The third view goes even further. According to this, the objectives of financial stability and price stability are so closely linked that they cannot really be separated - financial stability is price stability, to use Smets' expression.9 It is therefore not appropriate to separate monetary policy and macroprudential policy. Traditional monetary policy can also be regarded as stabilising the financial system in the sense that it oils the wheels of the monetary transmission mechanism and counteracts financial markets that are functioning poorly. Taken to an extreme, this view probably means that the standard monetary policy strategy would need to change on a more fundamental level.

I think that the division into these three main views provides a good reflection of the current debate. But there are of course no sharp dividing lines between them, rather the dividing lines are relatively fluid. And where one finds oneself on the scale ultimately depends on which argument or arguments one allocates the greatest significance. It will probably come as no surprise to those of you who follow the monetary policy debate in Sweden that I myself have great sympathy for the principle that monetary policy needs to support macroprudential policy. I would therefore place myself fairly close to the second view in Smets' description. So what has led me to this view? Allow me to begin by giving my interpretation of what a monetary policy that leans against the wind entails.

What does it mean that monetary policy leans against the wind?

There are different ways of illustrating how and why financial imbalances and risks should be included in the monetary policy deliberations. Essentially it is a question of avoiding scenarios where the imbalances will lead to very negative effects on GDP, unemployment and inflation. So in principle it is a question, as usual in monetary policy, of stabilising inflation and the real economy.

An outline: trade-off between target fulfilment in the short and long term

Last year the Riksbank published an article with an outline for how financial imbalances can be included in the monetary policy deliberations.10 The point of departure was that a central bank now needs to have a more long-run focus than was traditionally the case. The reasoning leads to the conclusion that monetary policy should be regarded as a trade-off between target attainment in the coming years, that is, the period for which central banks normally make forecasts, and target attainment in the longer run, beyond the forecast horizon.11 The idea is that a monetary policy that solely focuses on target attainment a couple of years ahead could miss the fact that financial imbalances are building up, which risk leading to very poor macroeconomic outcomes in the longer run. So according to this outline, central banks need to balance target attainment in the shorter run against target attainment in the longer run.12

Inflation target still the foundation, but may take longer to attain

The first important thing to note is that this trade-off does not mean throwing away the inflation target. Attaining the inflation target thus remains the foundation for monetary policy.13 However, one consequence of conducting a policy that tries to counteract financial imbalances - that leans against the wind - could be that it takes longer for inflation to attain the target than it would have if the central bank had not included financial imbalances in its deliberations. Although this policy can be justified in ensuring a good development in the longer-run perspective, in practice there are of course limits as to how much and for how long inflation can be allowed to deviate from the target. This has been a very important point in my own monetary policy deliberations and I will return to this at the end of my speech.

Stated problem a:
Retype the stretch of the listing below from the line that contains "family: Gracillariidae" through the line that contains "family: Verbenaceae", including both of those lines.

Given records:
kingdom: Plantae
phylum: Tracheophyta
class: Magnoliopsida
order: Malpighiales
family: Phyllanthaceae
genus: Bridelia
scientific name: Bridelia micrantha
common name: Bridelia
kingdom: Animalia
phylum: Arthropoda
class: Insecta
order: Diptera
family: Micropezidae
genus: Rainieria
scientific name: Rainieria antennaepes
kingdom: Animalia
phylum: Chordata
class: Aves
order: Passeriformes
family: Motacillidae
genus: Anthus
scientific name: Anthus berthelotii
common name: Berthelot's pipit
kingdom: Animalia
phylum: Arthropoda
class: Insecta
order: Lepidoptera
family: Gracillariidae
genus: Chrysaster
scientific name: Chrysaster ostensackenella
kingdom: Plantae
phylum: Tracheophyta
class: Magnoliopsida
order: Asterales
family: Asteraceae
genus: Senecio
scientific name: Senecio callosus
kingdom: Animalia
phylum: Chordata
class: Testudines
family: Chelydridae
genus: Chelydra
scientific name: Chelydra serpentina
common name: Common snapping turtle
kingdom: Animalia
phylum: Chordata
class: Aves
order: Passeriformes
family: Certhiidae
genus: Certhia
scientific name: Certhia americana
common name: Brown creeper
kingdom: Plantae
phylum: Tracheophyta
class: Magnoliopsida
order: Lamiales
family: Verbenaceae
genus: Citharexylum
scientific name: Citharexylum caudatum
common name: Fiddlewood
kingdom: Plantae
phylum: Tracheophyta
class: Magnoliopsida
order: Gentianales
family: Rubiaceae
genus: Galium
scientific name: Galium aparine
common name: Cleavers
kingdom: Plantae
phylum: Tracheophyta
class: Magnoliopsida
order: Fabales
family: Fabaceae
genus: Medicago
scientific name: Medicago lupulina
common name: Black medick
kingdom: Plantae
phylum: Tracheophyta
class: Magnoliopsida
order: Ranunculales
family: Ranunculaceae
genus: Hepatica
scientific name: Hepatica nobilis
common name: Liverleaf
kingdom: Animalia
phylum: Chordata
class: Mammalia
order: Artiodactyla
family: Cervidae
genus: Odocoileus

Stated problem b:
Please echo the stretch of the monetary policy speech above from "What does it" through "the real economy.", word for word.

Task output a:
family: Gracillariidae
genus: Chrysaster
scientific name: Chrysaster ostensackenella
kingdom: Plantae
phylum: Tracheophyta
class: Magnoliopsida
order: Asterales
family: Asteraceae
genus: Senecio
scientific name: Senecio callosus
kingdom: Animalia
phylum: Chordata
class: Testudines
family: Chelydridae
genus: Chelydra
scientific name: Chelydra serpentina
common name: Common snapping turtle
kingdom: Animalia
phylum: Chordata
class: Aves
order: Passeriformes
family: Certhiidae
genus: Certhia
scientific name: Certhia americana
common name: Brown creeper
kingdom: Plantae
phylum: Tracheophyta
class: Magnoliopsida
order: Lamiales
family: Verbenaceae

Task output b:
What does it mean that monetary policy leans against the wind?

There are different ways of illustrating how and why financial imbalances and risks should be included in the monetary policy deliberations. Essentially it is a question of avoiding scenarios where the imbalances will lead to very negative effects on GDP, unemployment and inflation. So in principle it is a question, as usual in monetary policy, of stabilising inflation and the real economy.